Induction training is a huge passion of mine. People are taking the first steps an exciting new career. They have let go of the security and familiarity of their previous job where they were probably highly competent, well-known and comfortable. Now they are taking a step into the unknown.
The first few days are incredibly important in shaping their feelings about their new company and validating their decision to join it.
Yet so many induction programmes are a let down (though there are of course some great examples of how to get it right!). Many organisations still go no further than providing the basic health and safety information, and completing all of the paperwork that is required to employ somebody. Reading a lot of manuals or clicking through a load of e-learning and completing multiple choice tests to prove learning has been completed can't be inspiring or effective.
Induction training is a fantastic opportunity to really engage someone in your business. To me it is just as important as leadership development. Personally I like to see in induction programme that last for a few weeks, but I recognise that this isn’t always possible and indeed it isn’t always required. So how do you decide what should be in induction programme and what shouldn’t?
To answer this question it is worth revisiting our old friend Maslow. Yes, I know that models like this are out of fashion at the moment, and I accept that maybe, they are over simplified. But, if you look at his Hierarchy of Needs they give us an excellent blueprint for induction programme.
The first level is all about fulfilling basic physical needs, although many of these should have been dealt with as part of the recruitment process. People need to be aware how much they will be paid, that they are capable of doing the job, and they will get acceptable terms and conditions, that their workplace is accessible etc.
The second level is all about safety. All induction programmes should cover the needs included in this level. So yes, the health and safety issues have to be covered. Of course the way you cover them can make a huge difference to how well they are remembered and how engaging that aspect of the training is. Regardless of your views on learning styles (which aren't styles, but preferences) mixing up the delivery methods here has got to be a good thing. People need to be made aware of what they can and cannot do and what is expected of them. In short they need to know how to operate within the limits of the organisation. Again this is something that should be covered on all induction programmes. If we don’t, the person is effectively working in the dark and may be worried about making mistakes.
I believe that good induction programmes also address the needs and level 3 of the hierarchy: belonging and social needs.
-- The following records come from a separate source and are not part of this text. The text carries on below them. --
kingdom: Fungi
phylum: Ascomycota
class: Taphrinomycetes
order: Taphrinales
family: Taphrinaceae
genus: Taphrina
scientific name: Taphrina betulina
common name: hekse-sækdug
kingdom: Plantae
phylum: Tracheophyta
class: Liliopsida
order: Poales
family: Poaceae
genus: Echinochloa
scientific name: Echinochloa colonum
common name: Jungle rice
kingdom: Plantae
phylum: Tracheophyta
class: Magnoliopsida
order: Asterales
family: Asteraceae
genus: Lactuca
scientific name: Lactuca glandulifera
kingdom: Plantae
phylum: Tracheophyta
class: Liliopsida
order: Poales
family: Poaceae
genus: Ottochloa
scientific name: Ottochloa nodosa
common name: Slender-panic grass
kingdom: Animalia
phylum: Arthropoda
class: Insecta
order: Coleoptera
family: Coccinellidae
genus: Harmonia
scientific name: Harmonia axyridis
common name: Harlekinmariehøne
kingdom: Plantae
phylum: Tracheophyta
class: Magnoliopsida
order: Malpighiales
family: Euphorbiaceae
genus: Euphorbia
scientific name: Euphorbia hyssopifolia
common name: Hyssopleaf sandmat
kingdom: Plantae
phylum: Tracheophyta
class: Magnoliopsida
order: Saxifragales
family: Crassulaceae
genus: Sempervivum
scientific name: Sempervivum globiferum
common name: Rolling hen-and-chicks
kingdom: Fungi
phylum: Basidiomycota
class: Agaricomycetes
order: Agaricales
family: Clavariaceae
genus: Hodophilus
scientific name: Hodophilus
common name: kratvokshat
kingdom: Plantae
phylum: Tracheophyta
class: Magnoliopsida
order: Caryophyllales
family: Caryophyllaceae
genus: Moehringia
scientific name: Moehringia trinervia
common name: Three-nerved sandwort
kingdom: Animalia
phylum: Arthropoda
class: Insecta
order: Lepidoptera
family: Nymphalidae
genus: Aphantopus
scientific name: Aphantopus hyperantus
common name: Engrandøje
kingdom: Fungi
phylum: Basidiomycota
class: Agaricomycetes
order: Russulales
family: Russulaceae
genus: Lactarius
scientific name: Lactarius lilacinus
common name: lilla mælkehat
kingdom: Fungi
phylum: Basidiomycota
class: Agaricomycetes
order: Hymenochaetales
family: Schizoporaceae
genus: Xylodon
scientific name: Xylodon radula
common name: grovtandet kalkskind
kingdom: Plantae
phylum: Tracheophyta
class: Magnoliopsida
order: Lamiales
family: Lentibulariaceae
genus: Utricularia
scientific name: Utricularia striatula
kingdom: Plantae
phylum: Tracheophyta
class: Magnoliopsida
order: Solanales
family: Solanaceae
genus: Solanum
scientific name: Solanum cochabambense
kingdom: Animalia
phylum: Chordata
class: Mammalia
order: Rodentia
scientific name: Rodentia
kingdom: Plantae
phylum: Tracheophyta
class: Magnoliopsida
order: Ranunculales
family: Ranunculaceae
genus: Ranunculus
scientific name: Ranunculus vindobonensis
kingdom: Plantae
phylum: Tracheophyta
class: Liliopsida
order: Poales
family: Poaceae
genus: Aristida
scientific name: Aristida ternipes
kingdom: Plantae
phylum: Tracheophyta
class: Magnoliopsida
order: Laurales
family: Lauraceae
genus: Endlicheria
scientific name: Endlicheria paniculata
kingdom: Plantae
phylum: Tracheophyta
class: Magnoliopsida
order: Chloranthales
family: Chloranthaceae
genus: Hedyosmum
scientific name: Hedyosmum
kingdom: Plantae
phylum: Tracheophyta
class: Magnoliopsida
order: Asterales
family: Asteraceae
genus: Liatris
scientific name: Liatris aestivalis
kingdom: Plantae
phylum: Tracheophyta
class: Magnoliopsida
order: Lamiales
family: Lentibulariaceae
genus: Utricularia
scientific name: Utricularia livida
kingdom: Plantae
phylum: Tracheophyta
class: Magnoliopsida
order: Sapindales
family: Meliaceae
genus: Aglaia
All of the induction programs that I write are active and inclusive. They require the new starter’s colleagues and managers to get involved as buddies or coaches or merely to support the new starter, as they learn through completing practical activities. It's important that people take responsibility for their own learning, lean on the job (as much as possible) but are fully supported in doing that. This is because I believe that induction programmes should take people to a basic level of competence in the core aspects of their job. As soon as someone is adding value, they feel that they belong. They are accepted by the team and feel useful. There is nothing worse than starting in a new job and finding that it is a surprise to many people, everyone is busy, you can’t do anything to help, and are basically just left on your own to read policies or complete e-learning. It is soul destroying, and you start to wonder why you ever left your old job.
Once someone has reached basic competence in core aspects of their job, they should then be guided towards the usual development opportunities, performance management and career planning processes in place. These can take someone towards level 4 of the hierarchy: Esteem.
So if you don’t have an induction programme or feel that yours isn’t quite up to scratch, link the key elements to Maslow’s Hierarchy of Needs.
Level I – orientation
level II – on boarding
level III – job specific induction and training
By following these simple guidelines you can quickly take someone from unconsciously incompetent to consciously competent and from scared, nervous and excited, to confident, comfortable and excited!
And don’t forget, that even professionals and senior people need inducting too! They may not need to be told how to do their job, but they will need help to perform their role in their new environment. After all, even Michelin starred chefs can't boil an egg if they don't know where the pans are!!